| BRIEF A |
Write out the portion of the post on professional reading that starts at "Hmmm….. but is" and ends at "to professional reading?", with no changes.
-.-.-
Needless to say, this has had me reflect on what I have read for professional development so far this year. Although I have picked up and skimmed many books this year, these are the titles that I have genuinely read from back to front:

What’s the best that could happen? by Debbie Miller

Teaching Talk: A Practical Guide to Fostering Student Thinking and Conversation by Kara Pranikoff

The Children You Teach: Using a Developmental Framework in the Classroom by Susan Engel

The Teacher You Want to Be: Essays about Children, Learning and Teaching by Matt Glover

Personalized Learning in a PLC at Work: Student Agency Through the Four Critical Questions by Timothy Stuart and Sascha Heckman

As you can see, it’s a sort of mixed bag of professional ideas and I regret that I haven’t had a lot of professional focus this year with regard to my reading. That, of course, I take personal responsibility for, but it makes me wonder if school leadership shouldn’t be encouraging more professional reading within its walls. Not only books but blogs or articles. Have a think, when was the last time you received an email about some interesting current research that relates to your school’s objectives or just something provocative related to education? Our director, Elsa Donohue, often shares things that have impacted her thinking from conferences that she attends. I love that because it draws me into new ideas that I may not have been exposed to before and inspires professional dialogue at school. But it’s not a common practice that research is shared among our primary team, let alone a book study.

Hmmm….. but is it school leadership’s job to do this? Shouldn’t we, as educators, be taking initiative and “choosing our own adventure” when it comes to professional reading?

That makes me wonder, is it too late to change school culture? Might we have a professional book club after all? And how might we encourage reading to expand our thinking and improve our practice?……

I think the best time to start something like this is NOW. So, I’ve decided to reach out to my colleagues and invite them to attend an organized book club meeting for professional reading. I sent a survey and included this message:

Hi Book Lovers!
I’d appreciate you taking the time to answer a few questions so that I could help organize a professional book club at VIS. Before you complete this survey, I want to frame this by stating this is not mandatory and should be thought of as a casual and social venture. Here are a few rules about this book club:

Rule #1: The book you choose is related to something professionally, either to support teaching content or your developing your professional character.

Rule #2: This is in the spirit of fun and a love of reading. Your participation is completely voluntary and is in no way reflects judgement on you as a professional or is related to your evaluation as an educator.

Rule #3: Conversation stays on the books. Gossip is strictly prohibited.

Rule #4: Even if you don’t finish the book, you are welcome to participate in conversations.

Rule #5: Anything personal or professional at book club, stays at book club. Respect vulnerable and candid conversations.
-.-.-
| BRIEF B |
Give the records again with no changes, starting at their first line and ending at the line that contains "known for her in-depth interviews and". Include both of those lines.
-.-.-
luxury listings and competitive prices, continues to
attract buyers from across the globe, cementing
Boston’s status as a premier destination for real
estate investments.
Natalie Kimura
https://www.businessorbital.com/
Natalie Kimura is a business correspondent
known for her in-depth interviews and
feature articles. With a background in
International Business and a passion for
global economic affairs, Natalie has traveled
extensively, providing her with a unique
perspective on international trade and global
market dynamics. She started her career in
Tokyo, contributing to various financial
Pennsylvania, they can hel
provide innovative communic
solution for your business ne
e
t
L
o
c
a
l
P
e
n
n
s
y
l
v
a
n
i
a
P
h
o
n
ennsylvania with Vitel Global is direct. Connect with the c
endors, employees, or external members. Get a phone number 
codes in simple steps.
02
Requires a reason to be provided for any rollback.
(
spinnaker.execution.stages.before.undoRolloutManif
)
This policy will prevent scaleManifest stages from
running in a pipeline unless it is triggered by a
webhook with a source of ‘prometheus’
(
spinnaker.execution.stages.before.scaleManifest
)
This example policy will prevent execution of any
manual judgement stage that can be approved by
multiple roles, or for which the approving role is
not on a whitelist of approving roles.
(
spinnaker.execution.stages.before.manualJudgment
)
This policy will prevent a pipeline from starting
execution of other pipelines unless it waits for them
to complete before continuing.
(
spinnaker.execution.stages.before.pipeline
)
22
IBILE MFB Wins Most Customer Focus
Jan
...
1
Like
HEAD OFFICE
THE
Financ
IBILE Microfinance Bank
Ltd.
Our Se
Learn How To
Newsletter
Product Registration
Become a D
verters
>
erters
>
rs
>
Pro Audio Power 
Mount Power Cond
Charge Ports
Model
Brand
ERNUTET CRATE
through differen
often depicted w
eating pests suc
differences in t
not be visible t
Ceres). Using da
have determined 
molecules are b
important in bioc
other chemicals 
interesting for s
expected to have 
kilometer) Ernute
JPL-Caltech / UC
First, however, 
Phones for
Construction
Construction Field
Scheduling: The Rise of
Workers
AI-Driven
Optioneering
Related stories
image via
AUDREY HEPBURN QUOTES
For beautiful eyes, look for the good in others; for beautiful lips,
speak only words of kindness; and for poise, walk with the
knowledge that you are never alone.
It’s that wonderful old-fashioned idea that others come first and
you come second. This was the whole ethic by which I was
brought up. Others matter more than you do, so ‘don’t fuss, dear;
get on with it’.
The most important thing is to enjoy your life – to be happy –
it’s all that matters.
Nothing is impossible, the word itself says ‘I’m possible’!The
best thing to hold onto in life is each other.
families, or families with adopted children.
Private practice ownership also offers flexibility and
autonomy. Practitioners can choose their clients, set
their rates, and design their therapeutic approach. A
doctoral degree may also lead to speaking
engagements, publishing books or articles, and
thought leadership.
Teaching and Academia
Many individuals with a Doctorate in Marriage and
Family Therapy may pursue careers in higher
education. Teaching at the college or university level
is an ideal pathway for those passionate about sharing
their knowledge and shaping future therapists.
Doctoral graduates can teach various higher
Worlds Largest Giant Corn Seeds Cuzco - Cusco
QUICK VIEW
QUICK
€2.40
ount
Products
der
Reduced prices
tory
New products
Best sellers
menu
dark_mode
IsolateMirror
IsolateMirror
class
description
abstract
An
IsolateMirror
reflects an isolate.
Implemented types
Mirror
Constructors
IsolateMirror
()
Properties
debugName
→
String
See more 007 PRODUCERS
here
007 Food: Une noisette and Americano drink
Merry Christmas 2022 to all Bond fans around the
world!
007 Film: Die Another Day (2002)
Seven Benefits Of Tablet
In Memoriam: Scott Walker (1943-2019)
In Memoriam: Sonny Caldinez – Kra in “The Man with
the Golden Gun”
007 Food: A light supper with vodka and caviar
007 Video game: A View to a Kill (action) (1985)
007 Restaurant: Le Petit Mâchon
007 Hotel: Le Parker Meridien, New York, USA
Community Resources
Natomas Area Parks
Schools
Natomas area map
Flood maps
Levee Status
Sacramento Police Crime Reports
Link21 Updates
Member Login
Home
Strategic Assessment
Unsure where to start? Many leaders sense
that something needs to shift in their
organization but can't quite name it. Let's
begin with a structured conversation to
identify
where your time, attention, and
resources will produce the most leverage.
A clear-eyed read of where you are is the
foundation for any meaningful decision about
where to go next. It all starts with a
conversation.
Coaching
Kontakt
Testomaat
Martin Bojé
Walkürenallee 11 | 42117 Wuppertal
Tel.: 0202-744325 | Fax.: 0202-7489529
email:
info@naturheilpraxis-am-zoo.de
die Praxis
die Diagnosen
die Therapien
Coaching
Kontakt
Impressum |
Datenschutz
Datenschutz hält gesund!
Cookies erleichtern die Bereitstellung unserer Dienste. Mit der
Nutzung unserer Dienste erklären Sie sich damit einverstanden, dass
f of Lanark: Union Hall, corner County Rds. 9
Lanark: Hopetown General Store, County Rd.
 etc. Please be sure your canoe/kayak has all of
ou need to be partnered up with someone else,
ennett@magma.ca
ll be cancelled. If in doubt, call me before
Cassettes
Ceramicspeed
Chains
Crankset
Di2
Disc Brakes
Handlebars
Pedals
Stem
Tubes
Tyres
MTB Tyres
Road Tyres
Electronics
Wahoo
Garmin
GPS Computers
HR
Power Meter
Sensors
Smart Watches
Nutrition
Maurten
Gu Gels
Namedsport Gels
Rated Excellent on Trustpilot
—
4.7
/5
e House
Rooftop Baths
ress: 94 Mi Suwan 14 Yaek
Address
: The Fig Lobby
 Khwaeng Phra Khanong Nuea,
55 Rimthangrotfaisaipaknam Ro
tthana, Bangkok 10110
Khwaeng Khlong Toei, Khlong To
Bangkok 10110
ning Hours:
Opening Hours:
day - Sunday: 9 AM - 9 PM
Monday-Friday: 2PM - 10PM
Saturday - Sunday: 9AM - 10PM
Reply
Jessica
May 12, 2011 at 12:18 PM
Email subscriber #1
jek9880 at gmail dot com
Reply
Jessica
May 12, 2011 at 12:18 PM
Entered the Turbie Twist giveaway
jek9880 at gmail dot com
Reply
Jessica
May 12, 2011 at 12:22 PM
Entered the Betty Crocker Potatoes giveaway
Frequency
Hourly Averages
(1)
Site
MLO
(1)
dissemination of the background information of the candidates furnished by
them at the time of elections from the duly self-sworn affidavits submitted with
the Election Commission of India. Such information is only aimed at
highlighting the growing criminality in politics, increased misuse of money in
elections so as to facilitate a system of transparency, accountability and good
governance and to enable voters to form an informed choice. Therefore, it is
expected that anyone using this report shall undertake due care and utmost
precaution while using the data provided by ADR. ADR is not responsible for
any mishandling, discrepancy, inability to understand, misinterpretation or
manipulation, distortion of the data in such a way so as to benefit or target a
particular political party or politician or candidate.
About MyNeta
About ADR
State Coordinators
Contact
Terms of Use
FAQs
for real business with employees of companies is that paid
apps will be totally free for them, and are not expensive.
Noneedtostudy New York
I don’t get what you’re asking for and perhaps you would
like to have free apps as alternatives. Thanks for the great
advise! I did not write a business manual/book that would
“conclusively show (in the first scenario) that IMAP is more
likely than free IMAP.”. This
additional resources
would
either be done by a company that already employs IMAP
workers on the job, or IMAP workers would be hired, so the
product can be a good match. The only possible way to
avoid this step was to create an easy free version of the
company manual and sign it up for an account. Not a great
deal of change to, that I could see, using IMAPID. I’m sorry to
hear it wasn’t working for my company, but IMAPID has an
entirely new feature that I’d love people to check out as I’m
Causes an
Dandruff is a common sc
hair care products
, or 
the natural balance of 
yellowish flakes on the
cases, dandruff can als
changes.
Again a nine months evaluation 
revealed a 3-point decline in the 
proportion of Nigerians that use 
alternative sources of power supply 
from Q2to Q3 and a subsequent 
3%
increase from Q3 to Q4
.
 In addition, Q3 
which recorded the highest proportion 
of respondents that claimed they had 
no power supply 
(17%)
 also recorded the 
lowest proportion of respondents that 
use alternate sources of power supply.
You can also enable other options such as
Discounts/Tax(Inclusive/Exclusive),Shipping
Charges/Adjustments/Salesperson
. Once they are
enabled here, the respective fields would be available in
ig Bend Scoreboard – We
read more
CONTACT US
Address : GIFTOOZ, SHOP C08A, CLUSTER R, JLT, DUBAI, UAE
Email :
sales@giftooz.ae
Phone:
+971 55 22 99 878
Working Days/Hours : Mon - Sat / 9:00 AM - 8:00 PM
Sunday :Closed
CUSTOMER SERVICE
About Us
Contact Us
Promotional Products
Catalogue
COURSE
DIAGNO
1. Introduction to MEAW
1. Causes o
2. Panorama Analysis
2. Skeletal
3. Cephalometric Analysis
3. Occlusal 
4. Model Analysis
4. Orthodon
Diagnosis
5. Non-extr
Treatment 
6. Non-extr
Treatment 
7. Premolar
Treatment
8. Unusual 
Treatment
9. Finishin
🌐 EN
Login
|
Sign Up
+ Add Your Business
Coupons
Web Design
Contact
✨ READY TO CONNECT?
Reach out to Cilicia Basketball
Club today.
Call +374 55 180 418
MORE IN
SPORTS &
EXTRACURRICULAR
-.-.-
| RESPONSE AREA A |
Hmmm….. but is it school leadership’s job to do this? Shouldn’t we, as educators, be taking initiative and “choosing our own adventure” when it comes to professional reading?

| RESPONSE AREA B |
luxury listings and competitive prices, continues to
attract buyers from across the globe, cementing
Boston’s status as a premier destination for real
estate investments.
Natalie Kimura
https://www.businessorbital.com/
Natalie Kimura is a business correspondent
known for her in-depth interviews and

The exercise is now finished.